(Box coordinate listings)
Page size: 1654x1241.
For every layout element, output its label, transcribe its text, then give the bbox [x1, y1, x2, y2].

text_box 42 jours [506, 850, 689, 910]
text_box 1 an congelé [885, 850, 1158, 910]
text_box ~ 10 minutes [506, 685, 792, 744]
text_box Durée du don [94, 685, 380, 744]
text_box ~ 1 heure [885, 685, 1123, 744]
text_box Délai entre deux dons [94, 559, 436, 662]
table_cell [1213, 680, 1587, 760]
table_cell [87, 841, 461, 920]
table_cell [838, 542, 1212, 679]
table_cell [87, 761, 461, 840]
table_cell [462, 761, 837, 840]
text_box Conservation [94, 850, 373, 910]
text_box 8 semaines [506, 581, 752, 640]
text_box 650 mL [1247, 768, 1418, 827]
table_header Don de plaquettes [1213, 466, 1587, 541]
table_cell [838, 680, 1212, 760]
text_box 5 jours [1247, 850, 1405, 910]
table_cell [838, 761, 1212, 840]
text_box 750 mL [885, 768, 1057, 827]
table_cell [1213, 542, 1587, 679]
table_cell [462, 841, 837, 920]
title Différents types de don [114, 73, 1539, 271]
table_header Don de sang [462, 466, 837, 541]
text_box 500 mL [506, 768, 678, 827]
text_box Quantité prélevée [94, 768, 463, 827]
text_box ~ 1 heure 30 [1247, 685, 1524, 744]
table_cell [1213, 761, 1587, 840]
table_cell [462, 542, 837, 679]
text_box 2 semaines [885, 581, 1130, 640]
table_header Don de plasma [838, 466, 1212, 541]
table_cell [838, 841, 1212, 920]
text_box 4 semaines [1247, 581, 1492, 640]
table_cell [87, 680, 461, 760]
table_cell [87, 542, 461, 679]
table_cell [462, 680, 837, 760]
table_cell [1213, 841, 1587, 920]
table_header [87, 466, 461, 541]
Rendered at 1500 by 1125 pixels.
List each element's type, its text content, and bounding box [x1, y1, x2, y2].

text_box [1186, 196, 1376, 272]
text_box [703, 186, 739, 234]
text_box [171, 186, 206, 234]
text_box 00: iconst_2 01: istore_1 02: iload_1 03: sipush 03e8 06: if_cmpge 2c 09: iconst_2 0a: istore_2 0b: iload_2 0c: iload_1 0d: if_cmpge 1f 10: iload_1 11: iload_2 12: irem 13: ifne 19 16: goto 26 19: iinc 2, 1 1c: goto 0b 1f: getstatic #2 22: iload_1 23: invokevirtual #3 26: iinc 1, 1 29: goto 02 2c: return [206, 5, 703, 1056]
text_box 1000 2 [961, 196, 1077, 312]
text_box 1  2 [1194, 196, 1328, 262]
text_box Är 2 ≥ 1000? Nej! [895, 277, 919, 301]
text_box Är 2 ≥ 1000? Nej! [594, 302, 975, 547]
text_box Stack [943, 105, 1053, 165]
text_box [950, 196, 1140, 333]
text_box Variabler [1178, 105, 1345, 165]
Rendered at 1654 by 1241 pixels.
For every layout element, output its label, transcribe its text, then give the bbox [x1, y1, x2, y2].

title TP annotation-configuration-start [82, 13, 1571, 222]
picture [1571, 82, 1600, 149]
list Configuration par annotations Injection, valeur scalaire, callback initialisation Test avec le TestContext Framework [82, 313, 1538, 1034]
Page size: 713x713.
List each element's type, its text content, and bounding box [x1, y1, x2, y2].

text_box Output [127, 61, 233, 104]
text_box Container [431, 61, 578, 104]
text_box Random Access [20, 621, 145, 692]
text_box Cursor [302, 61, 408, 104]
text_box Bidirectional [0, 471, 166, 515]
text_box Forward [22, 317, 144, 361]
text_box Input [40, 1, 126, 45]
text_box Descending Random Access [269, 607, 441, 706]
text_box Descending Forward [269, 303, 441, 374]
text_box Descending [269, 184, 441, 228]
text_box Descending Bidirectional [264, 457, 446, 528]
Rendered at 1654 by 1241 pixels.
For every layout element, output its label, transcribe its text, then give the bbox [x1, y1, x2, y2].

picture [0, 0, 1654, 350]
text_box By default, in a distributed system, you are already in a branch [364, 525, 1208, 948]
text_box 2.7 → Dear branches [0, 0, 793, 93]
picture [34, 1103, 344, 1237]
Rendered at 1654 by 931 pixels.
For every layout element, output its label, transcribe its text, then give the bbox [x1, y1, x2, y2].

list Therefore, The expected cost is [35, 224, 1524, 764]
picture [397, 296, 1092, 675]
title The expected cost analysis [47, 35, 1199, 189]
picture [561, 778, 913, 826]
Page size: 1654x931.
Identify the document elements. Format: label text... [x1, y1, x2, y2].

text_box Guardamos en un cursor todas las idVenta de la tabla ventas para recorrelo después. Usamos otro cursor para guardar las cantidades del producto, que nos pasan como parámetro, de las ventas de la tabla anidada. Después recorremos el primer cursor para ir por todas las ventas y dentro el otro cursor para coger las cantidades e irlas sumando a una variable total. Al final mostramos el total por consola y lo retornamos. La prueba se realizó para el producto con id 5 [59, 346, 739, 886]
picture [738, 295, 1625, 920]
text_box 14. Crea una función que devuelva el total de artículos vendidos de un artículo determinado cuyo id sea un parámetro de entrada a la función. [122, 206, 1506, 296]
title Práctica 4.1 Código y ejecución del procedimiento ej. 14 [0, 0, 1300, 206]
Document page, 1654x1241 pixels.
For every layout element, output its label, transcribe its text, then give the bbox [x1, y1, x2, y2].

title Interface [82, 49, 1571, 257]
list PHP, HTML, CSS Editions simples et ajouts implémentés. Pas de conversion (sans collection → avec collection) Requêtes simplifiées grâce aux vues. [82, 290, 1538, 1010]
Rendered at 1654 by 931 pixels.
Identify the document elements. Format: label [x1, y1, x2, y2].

## Problem to work on
Reproduce the rows word for word, starting at the very first line and going up to and including the line that contains "table_cell [87, 680, 461, 760]".

## Completed task
Page size: 1654x1241.
For every layout element, output its label, transcribe its text, then give the bbox [x1, y1, x2, y2].

text_box 42 jours [506, 850, 689, 910]
text_box 1 an congelé [885, 850, 1158, 910]
text_box ~ 10 minutes [506, 685, 792, 744]
text_box Durée du don [94, 685, 380, 744]
text_box ~ 1 heure [885, 685, 1123, 744]
text_box Délai entre deux dons [94, 559, 436, 662]
table_cell [1213, 680, 1587, 760]
table_cell [87, 841, 461, 920]
table_cell [838, 542, 1212, 679]
table_cell [87, 761, 461, 840]
table_cell [462, 761, 837, 840]
text_box Conservation [94, 850, 373, 910]
text_box 8 semaines [506, 581, 752, 640]
text_box 650 mL [1247, 768, 1418, 827]
table_header Don de plaquettes [1213, 466, 1587, 541]
table_cell [838, 680, 1212, 760]
text_box 5 jours [1247, 850, 1405, 910]
table_cell [838, 761, 1212, 840]
text_box 750 mL [885, 768, 1057, 827]
table_cell [1213, 542, 1587, 679]
table_cell [462, 841, 837, 920]
title Différents types de don [114, 73, 1539, 271]
table_header Don de sang [462, 466, 837, 541]
text_box 500 mL [506, 768, 678, 827]
text_box Quantité prélevée [94, 768, 463, 827]
text_box ~ 1 heure 30 [1247, 685, 1524, 744]
table_cell [1213, 761, 1587, 840]
table_cell [462, 542, 837, 679]
text_box 2 semaines [885, 581, 1130, 640]
table_header Don de plasma [838, 466, 1212, 541]
table_cell [838, 841, 1212, 920]
text_box 4 semaines [1247, 581, 1492, 640]
table_cell [87, 680, 461, 760]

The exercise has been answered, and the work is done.